They are by no means primitive, they are equally advanced in a different way.
Vong ships had no concept of proper shielding either, Doval Basins in them used to produce artificial blackhole like manifestations for defensive purposes of those ships.
Which has both advantages and disadvantages over shielding- indeed, early in the war they were more advantageous than not, and only later on were the effects more even.
Vong were dangerous and made progress because their ground realities were not understood well at the time of invasion but situation changed once their ground realities became apparent and Vong were utterly crushed afterwards.
I think you're misremembering things. The Vong continued to inflict heavy losses even late in the war, their fleets were by no-means crushed, but the galaxy had geared up more and more and had the number's advantage increasingly in the Alliance's side. But the fights were brutal and at no point did their ships become easy picking, they just no longer had the initial edge that unfamiliarity gave them.
In the end, their fleets were not even destroyed in fighting, but rather they signed a treaty, got rid of their fleet, and moved off on a living planet.
Have you read the Essential Guide to War? It goes over the war in a lot of strategic detail.
That would be more due to ineptness in decision-making on part of Sith then lack of capability of the starships.
Ships commanding by Malgus, and simply due to getting the drop on them.
If one Harrower is such a fleet buster, even the element of surprise shouldn't matter than much, especially
Doesn't matters. Harrower could eliminate disparity and even achieve supremacy with superior firepower (e.g. Doombringer and Desolator).
Problem: Those fancy weapons? According to their inventor, Darth Mehkis, without a Sun Razer those normally take a decade to make.
So yea, you *can* make a Harrower massively powerful, but only by making it cost as much as fleets to begin with.
The option is either have large fleets of outmatched Harrowers... or a tiny few Silencer-equipped Harrowers that are massively outnumbered.
Going toe-to-toe is not a big deal. Inferior Republic starships had performed really well against superior odds in various battles. Decision-making, quantity and coordination also makes difference in engagements.
Sure, but the Vong are good at that too.
Going toe-to-toe certainly helps.
So everybody looses due to logistics according to you? This is not the case.
Not everyone, but it is the number one reason wars are won and lost.
The Vong lost due to logistics. The CIS lost due to logistics.
The Mandalorian's assaults in the Mandalorian war badly stalled due to logistics.
The TOR Sith Empire had a similar problem with their initial conquests and the need for their logistics to catch up with their conquests.
The Old Sith Empire pretty much never had a chance against the Republic militarily because it's logistics base was so much smaller, they were entirely dependent on the Sith pulling something on the force to win (and even Naga Sadow's ability in his meditation sphere to make a star blow up and do mass battlefield illusions turned out to not be near enough!

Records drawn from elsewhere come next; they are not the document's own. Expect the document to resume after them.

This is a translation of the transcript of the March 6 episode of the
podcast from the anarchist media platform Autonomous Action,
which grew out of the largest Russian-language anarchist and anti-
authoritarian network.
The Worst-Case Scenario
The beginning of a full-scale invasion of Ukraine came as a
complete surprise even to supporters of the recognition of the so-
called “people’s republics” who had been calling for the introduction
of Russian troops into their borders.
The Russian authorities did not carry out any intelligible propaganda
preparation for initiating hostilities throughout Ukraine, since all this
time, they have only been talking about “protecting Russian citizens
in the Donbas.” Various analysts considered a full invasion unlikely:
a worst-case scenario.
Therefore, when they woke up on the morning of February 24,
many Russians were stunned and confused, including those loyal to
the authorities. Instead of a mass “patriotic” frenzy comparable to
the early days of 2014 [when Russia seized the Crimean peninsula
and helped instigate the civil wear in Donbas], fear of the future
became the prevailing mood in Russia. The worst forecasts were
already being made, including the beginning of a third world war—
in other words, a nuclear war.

Once he was countered, they were crushed).
At the end of the day, if you have good commanders and good ships and superior numbers/ability to replace numbers, you have a very significant edge.
And similarly, if you have good commanders and good ships, but pressing too hard costs you too many ships and makes you stop and gives your opponent time to counterattack, winning is a *much* more uphill battle. It can be done, but it's certainly harder.
Losses in wars puts the real dent on the war machine of any civilization, specially if resources are limited.Logistics is not much of a problem for a civilization which can deploy resources at any time and in any part of the galaxy using hyperspace travelling procedures.
Ah, but it is. Hyperspace routes are still limited (some are much faster than others, some areas can be slow), and ship-capacity even more so.
Loses are very much relative to logistics. If one side wins a fight and loses 20 ships, and the other side loses and loses 25 ships, but the other side can build 25 in the time it takes the former to build 18, the 'loser' is winning.
This, btw, is a large part of why Grievous fled so much in TCW. As long as his fleet was intact, the war went on. But if too much of his fleet was destroyed at once, the CIS becomes vulnerable and the Republic crushes them. So it was in his best interests to flee rather than get into costly fights, even victorious ones- he'd lose by winning if he did.
Logistics wins wars. Read the Essential Guide to Warfare, which goes into the flow of most of the wars in SW. Not TOR (which was still too new at the time), but many of the others.